Source passage ::

────────────────────────────────────────

That said, it sounds like you’re asking for a simplistic one-post answer to a fairly complex topic. If you don’t think so, then you can show us how it’s done by laying out a one-post argument for the existence of God that is comprehensive, logical, rational, irrefutable and understandable.
Until such time, I’ll take a pass on your offer, thankyouverymuch.

Interestingly, I asked for exactly this on the other side of the argument when I first entered this thread. I haven’t seen it either. If you have it available, could you post it please.

Could you link to it? You seem to have an awful lot of time on your hands and energy for this debate, so I imagine it won’t be a problem for you.

Very vast? I don’t know about that. But yes, if you hold bigoted views, like people don’t deserve equal rights because they’re gay, then you’re bigoted. Doesn’t matter if you’re in the majority and you hold those views. The majority of Americans held bigoted views about blacks 100 years ago. Does that mean the bigotry did not exist? You have some very weird ideas about how words should be used. Don’t like being called a bigot? Too bad.

You might like to think so, but I disagree. The vehemence of your reaction to it shows that it does have meaning, and you don’t like what it means.

No, really, it doesn’t. We might disagree on whether or not NASCAR is a sport. We might disagree about whether to wear white after Labor Day. No one on either side of that disagreement is a bigot. That’s just a difference of opinion. If we disagree about giving people equal rights, and you’re in favor of taking them away because you’re intolerant of gays, then it’s a question of bigotry.

I wonder if Sampiro would agree with you using his words this way.

It’s a matter of degree. Taking away people’s rights from them and beating them up in the street are both bigoted actions.

I never said the word doesn’t mean anything to me. I’d use it whether the government called it that or not. I want it to be applied equally, or not at all. That’s called being fair, and it’s very different from not caring.

Domestic partnership is not the same as a civil union is not the same as marriage. You know this but yet continue to belabor the point. I have to wonder why. And really, even in states where gay marriage is allowed, it is still not recognized on a federal level, so it’s not really equal rights. The states can only do so much.

Doing the best you can to take away law-abiding citizens’ rights because of your own bigotry is a form of evil. It has nothing to do with religion, and those terms do exist outside the context of religion.

Google it, since it’s already been enumerated in this thread and is well covered out there on the internet. They are not the same. I’m not sure why you want me to repeat what’s been said here several times yet again. You want to believe they are the same. They are not.

────────────────────────────────────────

Excerpted records ::

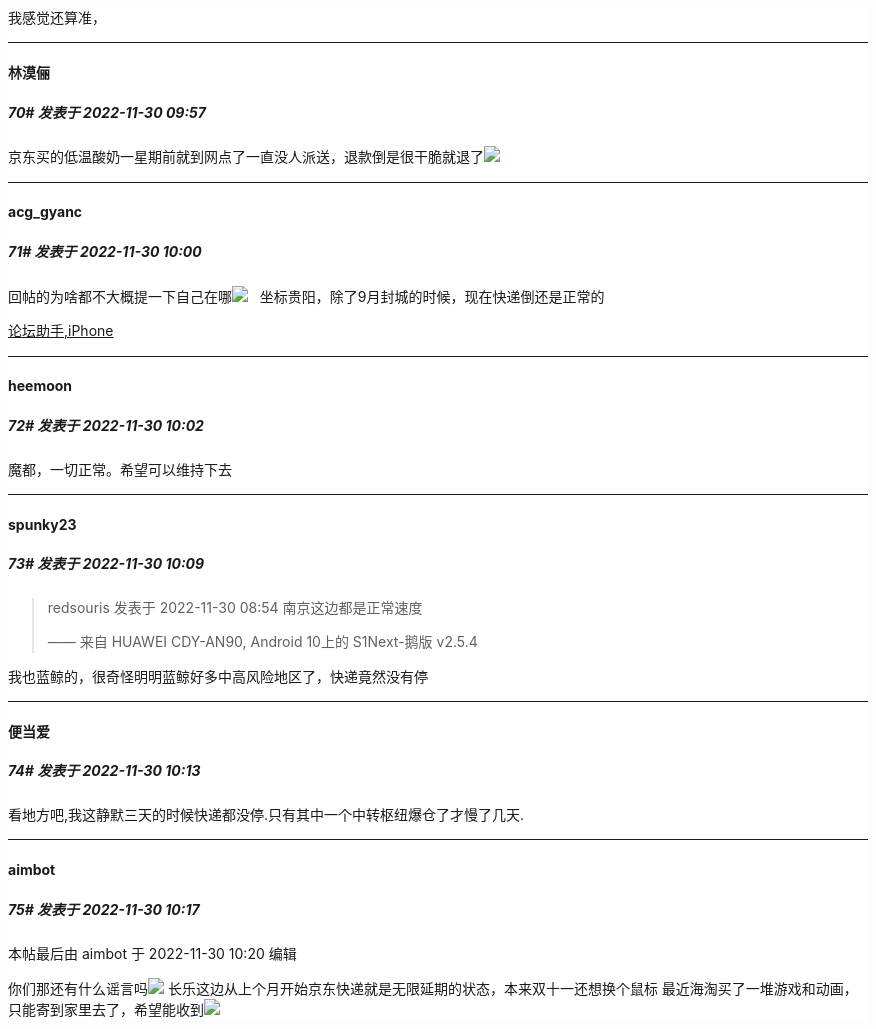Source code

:我感觉还算准，

*****

####  林漠俪  
##### 70#       发表于 2022-11-30 09:57

京东买的低温酸奶一星期前就到网点了一直没人派送，退款倒是很干脆就退了<img src="https://static.saraba1st.com/image/smiley/face2017/002.png" referrerpolicy="no-referrer">

*****

####  acg_gyanc  
##### 71#       发表于 2022-11-30 10:00

回帖的为啥都不大概提一下自己在哪<img src="https://static.saraba1st.com/image/smiley/face2017/068.png" referrerpolicy="no-referrer">   坐标贵阳，除了9月封城的时候，现在快递倒还是正常的

[论坛助手,iPhone](https://bbs.saraba1st.com/2b/forum.php?mod=viewthread&amp;tid=2029836)



*****

####  heemoon  
##### 72#       发表于 2022-11-30 10:02

魔都，一切正常。希望可以维持下去

*****

####  spunky23  
##### 73#       发表于 2022-11-30 10:09

<blockquote>redsouris 发表于 2022-11-30 08:54
南京这边都是正常速度

—— 来自 HUAWEI CDY-AN90, Android 10上的 S1Next-鹅版 v2.5.4</blockquote>
我也蓝鲸的，很奇怪明明蓝鲸好多中高风险地区了，快递竟然没有停



*****

####  便当爱  
##### 74#       发表于 2022-11-30 10:13

看地方吧,我这静默三天的时候快递都没停.只有其中一个中转枢纽爆仓了才慢了几天.

*****

####  aimbot  
##### 75#       发表于 2022-11-30 10:17

 本帖最后由 aimbot 于 2022-11-30 10:20 编辑 

你们那还有什么谣言吗<img src="https://static.saraba1st.com/image/smiley/face2017/065.png" referrerpolicy="no-referrer">
长乐这边从上个月开始京东快递就是无限延期的状态，本来双十一还想换个鼠标
最近海淘买了一堆游戏和动画，只能寄到家里去了，希望能收到<img src="https://static.saraba1st.com/image/smiley/face2017/001.png" referrerpolicy="no-referrer">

────────────────────────────────────────

Required tasks ::
#1 Answer these questions about the forum post:
(a) Which two topics does the writer give as examples of a disagreement that is only a difference of opinion?
(b) Even in states that allow gay marriage, at what level is it still not recognized?
(c) How many years ago does the writer say most Americans held bigoted views about blacks?
#2 In its challenge to lay out a one-post argument for the existence of God, the forum post says the argument must have certain qualities. List all of them.

Results of the exercise ::
#1
(a) Whether NASCAR is a sport, and whether to wear white after Labor Day.
(b) The federal level.
(c) 100 years ago.

#2
- comprehensive
- logical
- rational
- irrefutable
- understandable